Con l’ordinanza 10065/2024, la Corte di Cassazione ha ritenuto che la stipula di una conciliazione avente ad oggetto diritti del prestatore di lavoro derivanti da disposizioni inderogabili della legge e dei contratti o accordi collettivi, effettuata in sede aziendale ancorché con l’assistenza del rappresentante sindacale, non soddisfa il requisito normativamente previsto ai fini della validità delle rinunce e transazioni ivi espresse.

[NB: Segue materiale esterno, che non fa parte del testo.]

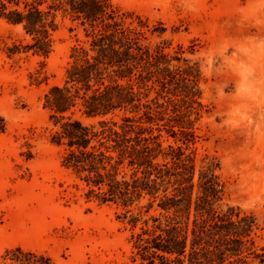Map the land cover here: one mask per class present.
I'll return each instance as SVG.
<instances>
[{"label": "rangeland", "instance_id": "rangeland-1", "mask_svg": "<svg viewBox=\"0 0 264 264\" xmlns=\"http://www.w3.org/2000/svg\"><path fill=\"white\" fill-rule=\"evenodd\" d=\"M109 1L146 23L144 43L178 57L173 66L198 67L202 108L186 151L195 158L194 197L202 192L200 171L211 169L213 208L253 216L254 249L264 256V0ZM57 22L44 57L24 51L29 39L0 19V264L15 248L51 264H140L132 260L130 237L150 228L152 217L167 215L159 200L147 211L145 197L130 213L87 200L61 166V148L50 143L43 97L63 84L71 49L87 46L90 32L68 16L59 14ZM161 134L164 147H184L180 136ZM194 213L192 207L189 216ZM130 216L137 217L135 227Z\"/></svg>", "mask_w": 264, "mask_h": 264}, {"label": "trees", "instance_id": "trees-1", "mask_svg": "<svg viewBox=\"0 0 264 264\" xmlns=\"http://www.w3.org/2000/svg\"><path fill=\"white\" fill-rule=\"evenodd\" d=\"M59 14L90 29L87 46L71 49L63 84L43 97L50 143L62 150L61 166L81 184L87 200L130 213L147 197V211L158 199L157 207L167 214L152 217L150 228L131 235L132 260L251 264L258 259L263 264L264 256L254 249L256 219L241 216L237 208L223 213L213 208L211 169L200 171L202 192L194 197L195 158L186 151L194 144L202 108L198 67L173 66L178 57L144 43L146 23L109 0H0V19L29 39L23 50L44 57L52 51ZM157 29L152 32L163 31ZM162 131L180 136L185 148L164 147ZM137 221L130 216L128 223L135 227ZM2 258L5 264H51L48 257L20 248Z\"/></svg>", "mask_w": 264, "mask_h": 264}]
</instances>
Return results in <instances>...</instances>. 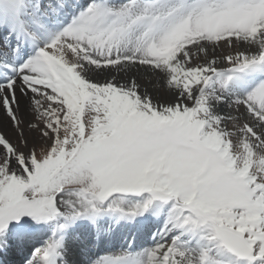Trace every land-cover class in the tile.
I'll use <instances>...</instances> for the list:
<instances>
[{"label":"snow or ice","instance_id":"snow-or-ice-1","mask_svg":"<svg viewBox=\"0 0 264 264\" xmlns=\"http://www.w3.org/2000/svg\"><path fill=\"white\" fill-rule=\"evenodd\" d=\"M118 226L157 231L93 254ZM32 240L264 264V0H0V252Z\"/></svg>","mask_w":264,"mask_h":264},{"label":"bare ground","instance_id":"bare-ground-1","mask_svg":"<svg viewBox=\"0 0 264 264\" xmlns=\"http://www.w3.org/2000/svg\"><path fill=\"white\" fill-rule=\"evenodd\" d=\"M121 227L123 228V232L124 231L128 232V231L133 230L132 228L130 229L129 227H125V226H121ZM150 233L146 234V236L144 237V243H141L139 241V238H138L139 234H137V232H136L135 241H134L135 246L137 248L149 246L152 243V235H153V234L150 235ZM79 234L80 233H76V236L80 237ZM73 242L75 243V241H73ZM122 242H123V236L120 235V233H118V234L114 233L109 239H106L102 243H99L95 247L91 248V251L95 255H104L106 252H109V251H119L121 248L127 247L128 242L126 241L125 243H123V245H121ZM114 244H116L120 248L112 249ZM7 253H5V254H7ZM30 254H31V251H29V255ZM0 255H1V252H0ZM17 256L18 255L15 252L11 251L6 255V259L10 262H13V260H15L17 258Z\"/></svg>","mask_w":264,"mask_h":264},{"label":"rangeland","instance_id":"rangeland-1","mask_svg":"<svg viewBox=\"0 0 264 264\" xmlns=\"http://www.w3.org/2000/svg\"><path fill=\"white\" fill-rule=\"evenodd\" d=\"M24 246H25V245H24ZM21 247H22V246H21ZM31 247H32V245H31ZM19 248H20V247H19ZM32 248L34 249L35 246H33ZM5 251H7V250H5ZM7 254H8V253H7ZM7 254H6V255H7ZM6 255H5V257H6ZM21 261H23V260H22V259H16V260L14 261V263H15V264H20V263H22ZM22 264H23V263H22Z\"/></svg>","mask_w":264,"mask_h":264}]
</instances>
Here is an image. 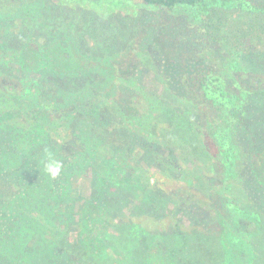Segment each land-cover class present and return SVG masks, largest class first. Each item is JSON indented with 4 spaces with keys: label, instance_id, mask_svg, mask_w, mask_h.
I'll use <instances>...</instances> for the list:
<instances>
[{
    "label": "trees",
    "instance_id": "trees-1",
    "mask_svg": "<svg viewBox=\"0 0 264 264\" xmlns=\"http://www.w3.org/2000/svg\"><path fill=\"white\" fill-rule=\"evenodd\" d=\"M44 1L0 0V37L13 36L1 54L0 80L13 79L19 87L0 84V264H148L145 249L135 246L149 241L147 231L164 228L165 215L144 214L156 212L175 191L172 198L186 199L193 212L223 211L257 222L256 233L240 230L225 240L227 263L236 264L242 252L250 263L246 253L254 252L264 224L254 206L238 201L234 183L239 149L251 142L247 106L254 91L228 66L264 46V0H50L57 7L104 3L163 15L144 25L142 42L129 49L134 60L125 52L107 57L106 50L80 66L72 39L55 40L54 21L29 20L45 13ZM62 22L78 27L77 21ZM11 62L23 76L12 75L5 66ZM138 65L153 74L161 93L139 83ZM49 152L63 165L56 178L43 170ZM149 156L165 171L143 169L142 158ZM256 156L262 165L253 175L264 190V152ZM171 157L194 168L176 179ZM193 171L201 178L190 187ZM87 176L92 195L81 201L73 180ZM213 194L223 202L211 200ZM126 205L132 217L122 213ZM116 223L132 235L111 239ZM75 230L83 259L61 242Z\"/></svg>",
    "mask_w": 264,
    "mask_h": 264
},
{
    "label": "rangeland",
    "instance_id": "rangeland-1",
    "mask_svg": "<svg viewBox=\"0 0 264 264\" xmlns=\"http://www.w3.org/2000/svg\"><path fill=\"white\" fill-rule=\"evenodd\" d=\"M43 4L48 7V9L44 11L45 13L39 15L37 19H34L35 17L32 15V19L30 18L29 20H34L33 22H35V20L54 21L55 26L57 25V37H54L56 38L55 40L63 39L68 41L72 39V44L76 45L77 48L75 50L78 51L74 52V50L71 49L75 57L73 61L75 65L79 66L92 64L91 58L93 55L100 57L106 50L107 54L105 56L107 57L120 59V57L124 55L123 52H125L128 59L134 60V56L129 55V49L136 43L142 42L145 36L141 37V35L144 33L143 30L148 21H158V19L163 16L160 11L151 12L150 10H148L149 14L142 16V9H139V7H129L128 9L126 6H116L114 4H112V6H106L104 3H101L102 5H92L83 2H69L67 5L65 4L64 6L57 7L55 5L56 3L50 2V0L44 1ZM113 8L114 12L112 10ZM133 11L136 12L128 15V13H132ZM177 15L178 14L175 16ZM62 21H77V26L80 27L82 25L83 28H78L76 26L72 28V24ZM83 21L85 22L82 24ZM130 21L143 22L138 24V22ZM29 27L30 26H26L25 28L29 29ZM31 29L41 34L47 31L45 27L42 29L38 26H31ZM24 30L23 27L20 32L22 33L21 37L24 35ZM119 33L123 34L120 35ZM7 39L9 41H11V39L13 40V36L10 38L0 37V61L3 58L1 54L7 46ZM2 41L5 42L2 44ZM34 41L35 44L38 42L36 39H34ZM256 53L255 56L253 55L242 59L236 66H228V68L230 69L229 71H231L230 74L237 78L245 89H252L254 91L252 96L249 97V104L247 106L251 121V142L247 141L248 148L239 149L237 161L235 162V171L237 173L235 177L236 183H234L235 190L241 194V197H238V201L249 202L250 205L254 206V211L257 212L256 214H258L260 222L264 224V190L259 187V183L263 181L258 180L253 175V171H257V167L262 165V163L257 162L259 158L257 159L256 155H262V152H264V46H260L259 49H256ZM218 56L219 55H213V58L217 60ZM6 59L10 60V57L7 56ZM12 63L13 62H11V64H5L7 68L12 69V75L15 77L23 76V73H19V66ZM95 64L97 63L93 61V65ZM135 71L140 73L137 78L141 85L144 83L151 93H161L160 85L155 82L153 74L150 73L147 68L138 65ZM32 78L37 80L38 77L36 74H32ZM0 84L3 89H8L7 87L19 88L18 84L13 79H10V81L0 80ZM240 145L244 146L242 143H240ZM165 155L167 157V154ZM150 157L151 156L142 158V160L144 159V162H142L143 169L151 173L164 172L165 170L163 171L162 168H157L155 166ZM171 159H174L172 160L173 168L169 172L172 173L176 179L188 175V171L194 168L191 162L188 163L187 161V163L182 166L177 163L176 157H171ZM166 172H168V170H166ZM188 178L190 187H195L200 181L201 172L193 171V174L188 176ZM153 182L154 181H152V183ZM90 183V176L73 180L77 197L81 201L88 200L92 195ZM116 193V201L122 203L121 201H123V198L121 193L118 191H116ZM174 193H177V191ZM174 193L169 196V199L162 200L164 203L162 202L163 204L159 206V209L156 207V212L150 211L151 213L148 212L144 214L146 218H150L156 213L165 215V220L163 222L164 228L147 231L149 241L143 240V245L138 244L135 246L138 248L142 247V250L145 249L144 252L147 255L148 264H157L160 262L163 264H231L230 262H226L227 255L225 251L227 248L225 243H228V240L227 242L225 241L226 236L230 237V233H233V236H235L236 232L240 230L247 233H256L259 227L257 222L252 223L247 221L246 218L242 219L241 217H234V215L229 217L227 213L223 211H220L216 216L210 211L193 212L192 204H190V202L185 203L184 201L186 199L182 197H177V200L173 199L172 197H176ZM211 200L217 203L223 202L222 198L217 195L214 196V194L211 195ZM127 206L128 205L122 209V213L125 217H132L130 209H128ZM141 207L143 206H140L139 211H141ZM141 212H144V210ZM201 215H205L206 217L203 218ZM119 225H121V223H116L109 229L111 239L117 240L118 242L123 238L121 235H132L127 229L122 230L123 227ZM115 226H119V228H114ZM225 228L230 231L224 230ZM121 231L122 233H120ZM77 234L78 231H71L69 237L61 242L64 246H68L75 255L80 256V259H83L85 258V255L83 256L85 252L79 248L76 239ZM260 243L263 247L260 246ZM252 246L254 252L250 254L246 253V256L249 257L250 260L252 259L251 262H247V258L244 256V252H242L238 254L239 257L236 264H246V262L247 264H264V234L256 235L253 239ZM174 253L176 255H174ZM157 258H159V261H156ZM234 260L236 261V259ZM67 264L80 263L68 260Z\"/></svg>",
    "mask_w": 264,
    "mask_h": 264
},
{
    "label": "clouds",
    "instance_id": "clouds-1",
    "mask_svg": "<svg viewBox=\"0 0 264 264\" xmlns=\"http://www.w3.org/2000/svg\"><path fill=\"white\" fill-rule=\"evenodd\" d=\"M62 162L53 153H47L43 164L44 172L51 178H56L62 171Z\"/></svg>",
    "mask_w": 264,
    "mask_h": 264
}]
</instances>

Il caso di specie riguarda un accordo sottoscritto tra le parti, recante la dizione “ai sensi degli artt. 410, 411 cpc e 2113, 4° comma c.c.”, nonché la precisazione che lo stesso era da “ratificarsi successivamente con le modalità inoppugnabili indicate dagli artt. 410 e 411 cpc”. Poiché nel corso del giudizio di merito è stato accertato che suddetta ratifica non è mai avvenuta, la Corte ha avuto modo di affermare che i luoghi selezionati dal legislatore per la stipula di accordi conciliativi hanno carattere tassativo, non ammettono equipollenti, in ragione della finalità di assicurare al lavoratore un ambiente neutro, estraneo al dominio e all’influenza della controparte datoriale. Per completezza di informazione, i luoghi cui la Corte fa riferimento (cc.dd. sedi protette) per gli accordi conciliativi derivanti da disposizioni inderogabili di legge, contratti o accordi collettivi sono tassativamente:
- la sede giudiziale (artt. 185 e 420 cpc);
- le commissioni di conciliazione presso l’INL (artt. 410 e 411, commi 1 e 2 cpc)
- le sedi sindacali (art. 411, comma 3 cpc);
- i collegi di conciliazione ed arbitrato (artt. 412 ter e quater cpc);
non annoverando l’ipotesi in cui tali accordi possano avvenire ad esempio in azienda, ancorché con la presenza/assistenza di un rappresentante sindacale.